Iranian Judiciary’s Rare Compromise Signifies Regime's Vulnerability

By Ahmad Majidyar | Fellow and Director of IranObserved Project - The Middle East Institute | Jan 4, 2017
Iranian Judiciary’s Rare Compromise Signifies Regime's Vulnerability

A political activist jailed in Iran has reportedly ended his 71-day hunger strike after the Judiciary agreed to release her temporarily. It is unknown whether the authorities would send her back to jail after a few days, extend her release, or rescind her conviction and free her permanently.

Golrokh Ebrahimi Iraee, the wife of human rights activist Arash Sadeghi, was incarcerated last year after security forces raided the couple’s house and discovered her unpublished fictional story about a character burning the Koran.
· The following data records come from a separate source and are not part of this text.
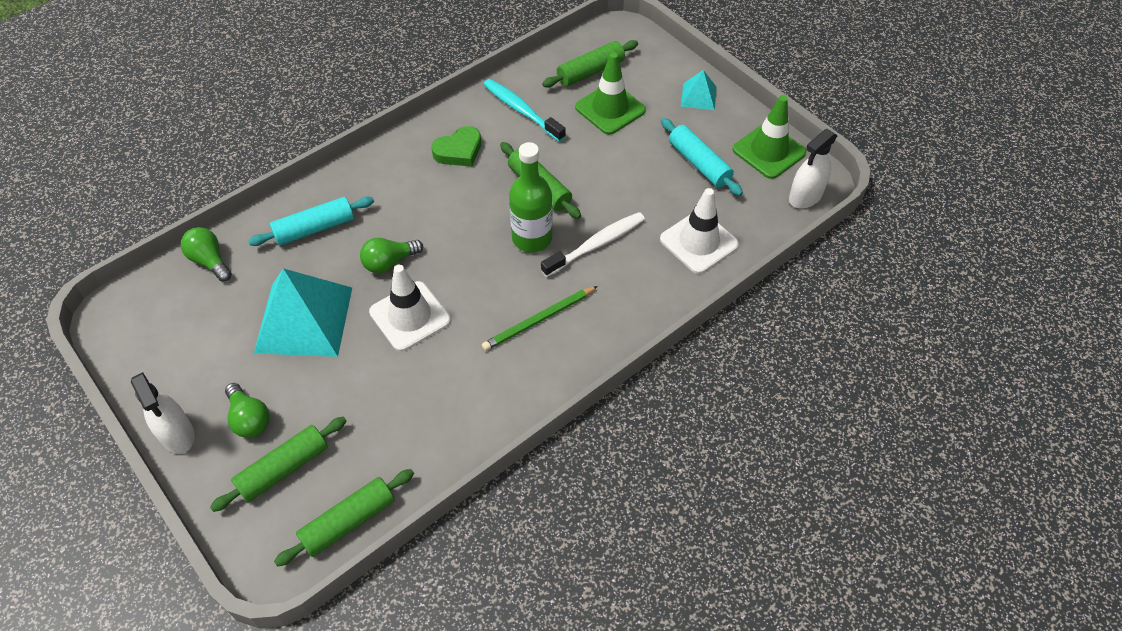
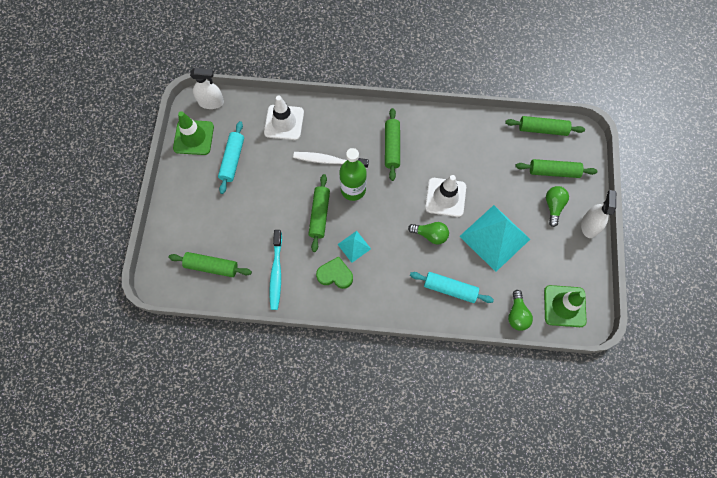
camera: 135 degrees left, 15 degrees up
green pencil [482,286,598,351] -> green rolling pin [385,108,400,181]
green traffic cone [575,52,646,135] -> green traffic cone moved to [544,285,587,327]
turquoise pyramid [681,70,717,110] -> turquoise pyramid moved to [337,231,371,263]

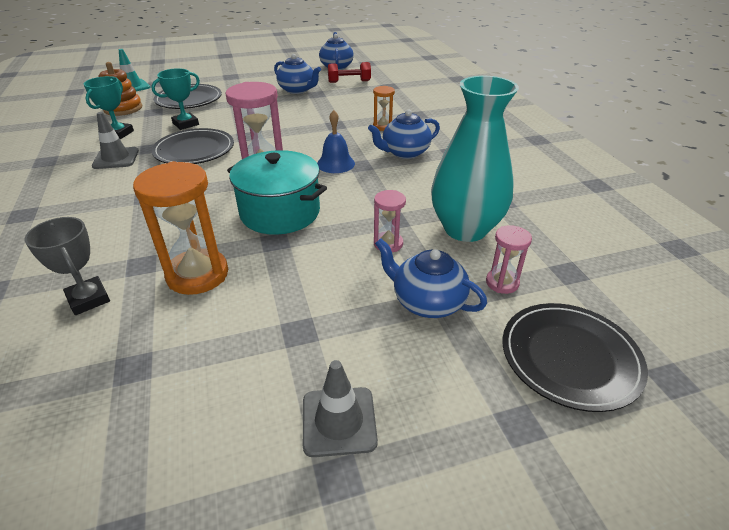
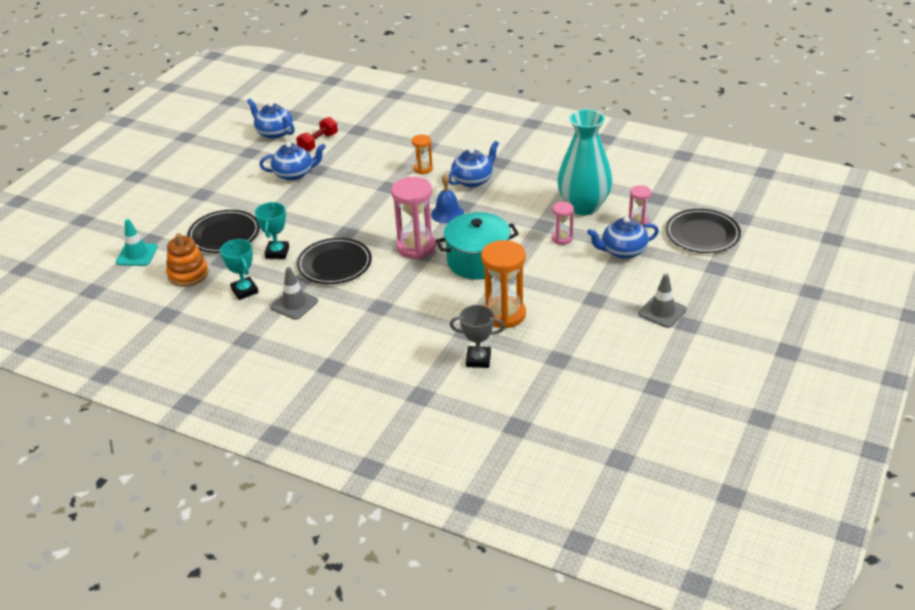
camera: 45 degrees left, 0 degrees up
blue teapot [368,109,440,159] -> blue teapot turned 150 degrees counterclockwise [448,141,499,188]

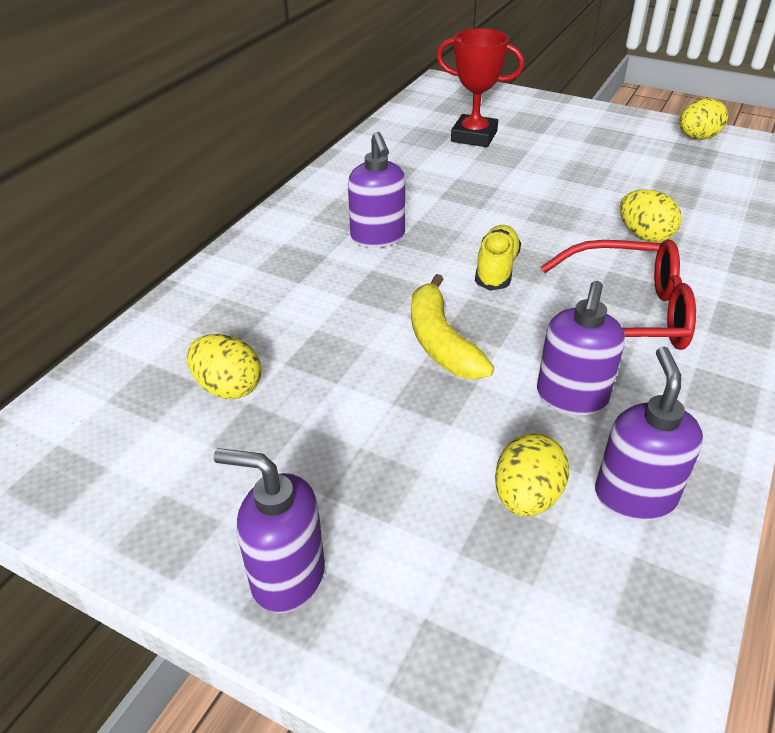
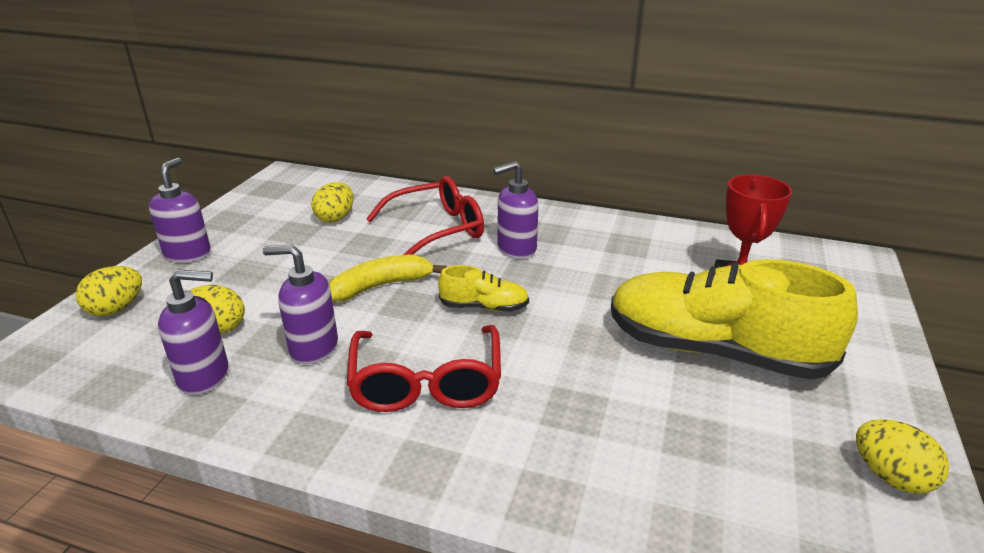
camera: 80 degrees right, 10 degrees down
yellow egg [620,189,682,242] -> yellow egg moved to [76,266,142,316]
none -> red glasses [366,176,484,255]
none -> yellow shoe [611,259,858,380]

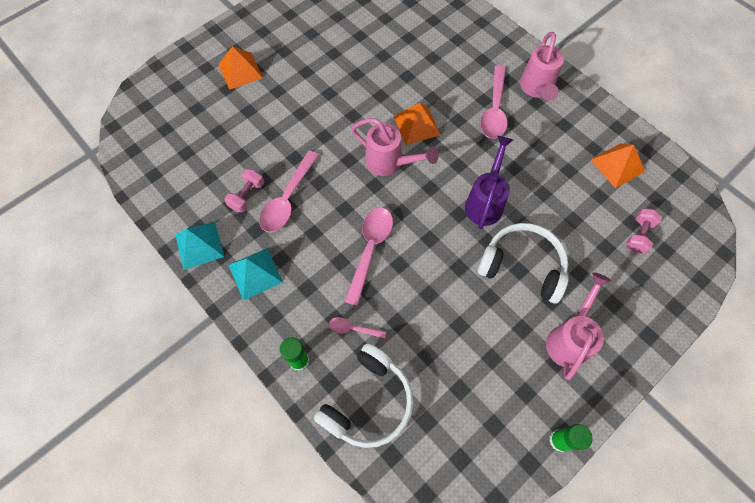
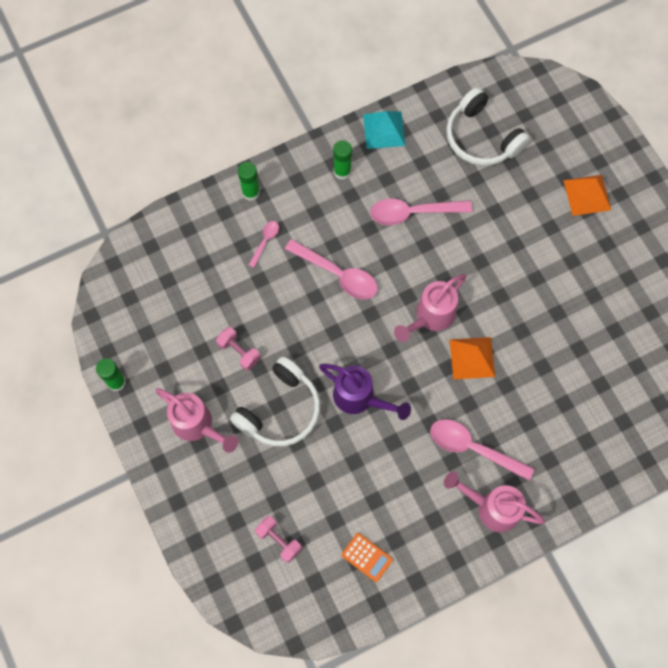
camera: 105 degrees right, 5 degrees up
pink dumbbell [224,169,264,213] -> pink dumbbell moved to [216,327,260,371]
turquoise pyramid [229,248,283,300] -> green glue stick [333,140,352,180]
pink spoon [259,151,319,232] -> pink spoon turned 45 degrees counterclockwise [370,199,472,225]
white headphones [314,343,413,448] -> white headphones moved to [446,87,530,166]
orange pyramid [591,144,645,188] -> orange calculator [341,533,393,582]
She was tried and convicted at a revolutionary court in Tehran without any legal representation. Sadeghi himself is serving a 15-year jail term on charges of “spreading propaganda against the regime.”

Comment:

The uncharacteristic compromise by Iran’s repressive Judiciary demonstrates that the clerical regime in Tehran fears growing public anger and is susceptible to domestic and outside pressure. Ebrahimi-Iraee’s release came a day after hundreds of Iranians staged a bold, unauthorized demonstration in front of the Evin Prison, Iran’s most notorious prison where the couple are jailed. Videos of the protest rally circulated widely on Twitter both inside and outside Iran.

The Iranian people hoped that the election of President Hassan Rouhani would help lessen state repression and human rights abuses in the country. But they are now increasingly disappointed with the president’s “passivity” and “silence.” While Rouhani unveiled a so-called “Citizens’ Rights Charter” last month to promote civil liberties in the Islamic Republic, his overdue and symbolic gesture is clearly more an attempt to boost his reelection bid next May than a genuine effort to improve the country’s dreadful human rights record.